### [Activity]
Wherever the string "union" appears in the entries below, return the line that holds it.

### [Dataset records]

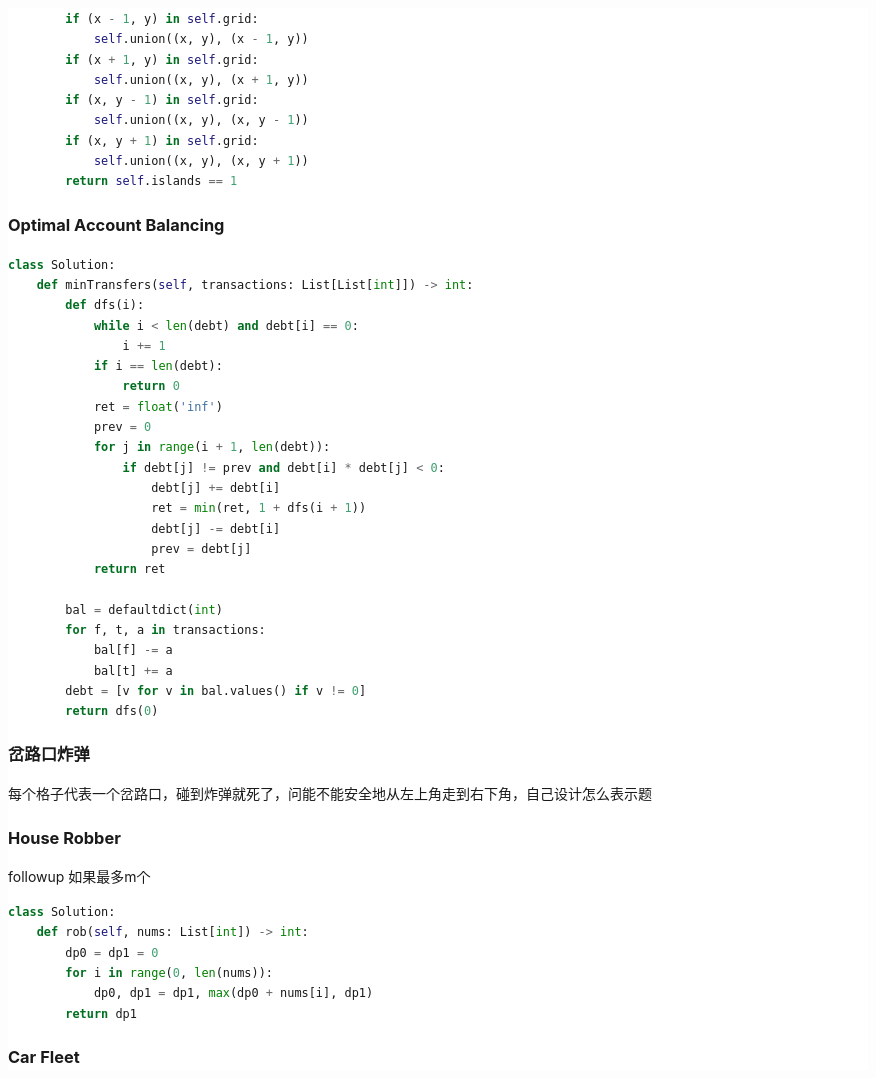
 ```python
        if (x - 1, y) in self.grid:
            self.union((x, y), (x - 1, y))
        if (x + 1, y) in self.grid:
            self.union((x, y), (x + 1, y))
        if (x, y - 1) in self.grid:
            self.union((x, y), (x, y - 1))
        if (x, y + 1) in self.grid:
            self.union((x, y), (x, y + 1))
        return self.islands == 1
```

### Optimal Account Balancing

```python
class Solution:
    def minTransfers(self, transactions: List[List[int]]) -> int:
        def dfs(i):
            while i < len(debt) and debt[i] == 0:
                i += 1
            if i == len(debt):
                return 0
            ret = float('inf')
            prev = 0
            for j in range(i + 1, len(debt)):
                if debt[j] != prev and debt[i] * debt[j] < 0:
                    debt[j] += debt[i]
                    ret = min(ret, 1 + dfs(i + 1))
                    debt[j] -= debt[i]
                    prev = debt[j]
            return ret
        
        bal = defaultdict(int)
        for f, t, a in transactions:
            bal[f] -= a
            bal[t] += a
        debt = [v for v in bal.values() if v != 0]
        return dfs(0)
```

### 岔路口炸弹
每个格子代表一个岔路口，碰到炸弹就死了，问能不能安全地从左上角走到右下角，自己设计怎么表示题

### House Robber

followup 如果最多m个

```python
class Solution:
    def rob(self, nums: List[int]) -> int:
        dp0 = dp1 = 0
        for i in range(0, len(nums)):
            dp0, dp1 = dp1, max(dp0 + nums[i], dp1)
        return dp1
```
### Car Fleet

### [Answer]
            self.union((x, y), (x - 1, y))
            self.union((x, y), (x + 1, y))
            self.union((x, y), (x, y - 1))
            self.union((x, y), (x, y + 1))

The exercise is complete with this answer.